The main haplogroup among the Semites are J1 P58, which is from Van. Chiaroni et al. (2010) found that the greatest genetic diversity of J1 haplotypes was found in eastern Anatolia, near Lake Van in central Kurdistan.
The first J1 men lived in the Late Upper Paleolithic, shortly before the end of the last Ice Age. Like many other successful lineages from the Middle East, J1 is thought to have undergone a major population expansion during the Neolithic period.
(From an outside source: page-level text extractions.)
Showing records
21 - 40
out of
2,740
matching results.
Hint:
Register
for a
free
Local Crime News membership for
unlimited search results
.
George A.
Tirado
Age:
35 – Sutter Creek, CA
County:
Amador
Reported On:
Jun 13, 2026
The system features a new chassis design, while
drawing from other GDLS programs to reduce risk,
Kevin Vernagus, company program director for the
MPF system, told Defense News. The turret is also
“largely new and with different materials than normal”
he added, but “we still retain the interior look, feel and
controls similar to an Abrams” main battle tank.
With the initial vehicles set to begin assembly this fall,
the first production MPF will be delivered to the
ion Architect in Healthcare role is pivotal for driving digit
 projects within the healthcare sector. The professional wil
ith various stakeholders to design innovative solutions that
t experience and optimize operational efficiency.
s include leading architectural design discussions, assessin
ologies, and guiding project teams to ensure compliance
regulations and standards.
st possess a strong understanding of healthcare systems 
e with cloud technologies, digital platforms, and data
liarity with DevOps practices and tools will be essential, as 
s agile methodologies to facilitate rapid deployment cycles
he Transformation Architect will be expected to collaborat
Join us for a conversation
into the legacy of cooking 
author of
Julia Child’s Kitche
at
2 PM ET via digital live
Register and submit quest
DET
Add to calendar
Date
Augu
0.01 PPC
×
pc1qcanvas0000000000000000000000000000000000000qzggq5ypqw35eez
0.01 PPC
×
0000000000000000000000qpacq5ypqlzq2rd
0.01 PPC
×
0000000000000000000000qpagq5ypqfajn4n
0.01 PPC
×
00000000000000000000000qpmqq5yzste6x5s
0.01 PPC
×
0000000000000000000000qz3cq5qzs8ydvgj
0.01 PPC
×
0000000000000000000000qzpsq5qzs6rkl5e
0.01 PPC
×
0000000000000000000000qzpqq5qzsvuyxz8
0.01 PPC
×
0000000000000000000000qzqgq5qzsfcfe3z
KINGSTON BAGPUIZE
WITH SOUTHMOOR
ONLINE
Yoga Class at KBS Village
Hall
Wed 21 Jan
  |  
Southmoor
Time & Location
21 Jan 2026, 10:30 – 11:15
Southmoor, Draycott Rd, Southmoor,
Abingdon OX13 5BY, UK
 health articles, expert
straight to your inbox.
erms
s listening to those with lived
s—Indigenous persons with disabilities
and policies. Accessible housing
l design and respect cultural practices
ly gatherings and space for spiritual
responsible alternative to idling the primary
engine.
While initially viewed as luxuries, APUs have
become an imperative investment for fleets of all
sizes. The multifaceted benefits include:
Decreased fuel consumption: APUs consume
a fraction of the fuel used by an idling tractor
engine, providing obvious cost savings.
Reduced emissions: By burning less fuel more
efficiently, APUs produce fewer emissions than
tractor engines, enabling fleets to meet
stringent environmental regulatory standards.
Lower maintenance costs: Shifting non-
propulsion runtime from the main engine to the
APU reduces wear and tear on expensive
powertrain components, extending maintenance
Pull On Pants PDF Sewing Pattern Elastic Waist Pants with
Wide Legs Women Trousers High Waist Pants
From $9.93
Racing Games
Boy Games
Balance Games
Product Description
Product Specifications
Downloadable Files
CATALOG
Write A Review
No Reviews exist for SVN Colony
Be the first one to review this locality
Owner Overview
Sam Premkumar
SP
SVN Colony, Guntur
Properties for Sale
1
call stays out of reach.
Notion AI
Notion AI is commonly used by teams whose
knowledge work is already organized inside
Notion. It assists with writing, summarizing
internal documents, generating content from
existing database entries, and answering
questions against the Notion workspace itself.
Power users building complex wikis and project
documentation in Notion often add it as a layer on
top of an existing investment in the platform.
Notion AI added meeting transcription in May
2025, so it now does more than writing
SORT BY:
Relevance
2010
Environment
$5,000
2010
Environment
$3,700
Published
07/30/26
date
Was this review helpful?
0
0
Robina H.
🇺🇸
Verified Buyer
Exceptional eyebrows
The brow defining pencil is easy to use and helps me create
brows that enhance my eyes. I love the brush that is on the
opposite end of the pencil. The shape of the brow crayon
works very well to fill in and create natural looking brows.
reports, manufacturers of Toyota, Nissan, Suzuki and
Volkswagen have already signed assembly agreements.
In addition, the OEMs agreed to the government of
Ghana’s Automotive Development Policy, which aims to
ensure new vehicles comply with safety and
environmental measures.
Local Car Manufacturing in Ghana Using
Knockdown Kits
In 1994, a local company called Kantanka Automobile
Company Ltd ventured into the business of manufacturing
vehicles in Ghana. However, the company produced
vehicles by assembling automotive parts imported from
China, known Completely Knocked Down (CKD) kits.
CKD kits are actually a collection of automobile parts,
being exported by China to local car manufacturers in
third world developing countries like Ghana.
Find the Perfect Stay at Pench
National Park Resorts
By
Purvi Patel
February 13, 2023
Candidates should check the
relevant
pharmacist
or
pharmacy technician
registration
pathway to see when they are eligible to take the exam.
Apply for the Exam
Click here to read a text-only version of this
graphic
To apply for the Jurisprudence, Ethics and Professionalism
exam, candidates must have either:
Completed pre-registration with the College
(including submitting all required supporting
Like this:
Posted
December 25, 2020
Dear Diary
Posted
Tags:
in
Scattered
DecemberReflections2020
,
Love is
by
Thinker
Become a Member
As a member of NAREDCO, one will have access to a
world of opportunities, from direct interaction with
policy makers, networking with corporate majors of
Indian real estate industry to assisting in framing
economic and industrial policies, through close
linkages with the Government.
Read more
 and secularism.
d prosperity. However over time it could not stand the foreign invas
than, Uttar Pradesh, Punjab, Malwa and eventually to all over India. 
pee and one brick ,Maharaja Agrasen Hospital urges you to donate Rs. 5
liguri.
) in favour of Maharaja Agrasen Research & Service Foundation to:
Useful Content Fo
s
Eastern Anatolia and the Zagros mountains are the region where goats and sheep were first domesticated, some 11,000 years ago. Chiaroni et al. estimated that J1-P58 started expanding 9,000 to 10,000 years ago as pastoralists from the Fertile Crescent. Although they did not analyze the other branches, it is most likely that all surviving J1 lineages share the same origin as goat and sheep herders from the Taurus and Zagros mountains.
Kitchen et al. (2009) estimated through a Bayesian phylogenetic analysis that Semitic languages originated in the Levant around 3,750 BCE, during the Early Bronze Age. It evolved into three groups: East Semitic (an extinct branch that comprised Akkadian), Central Semitic (which gave rise to Aramaic, Ugaritic, Phoenician, Hebrew and Arabic), and South Semitic (South Arabian and Ethiopian).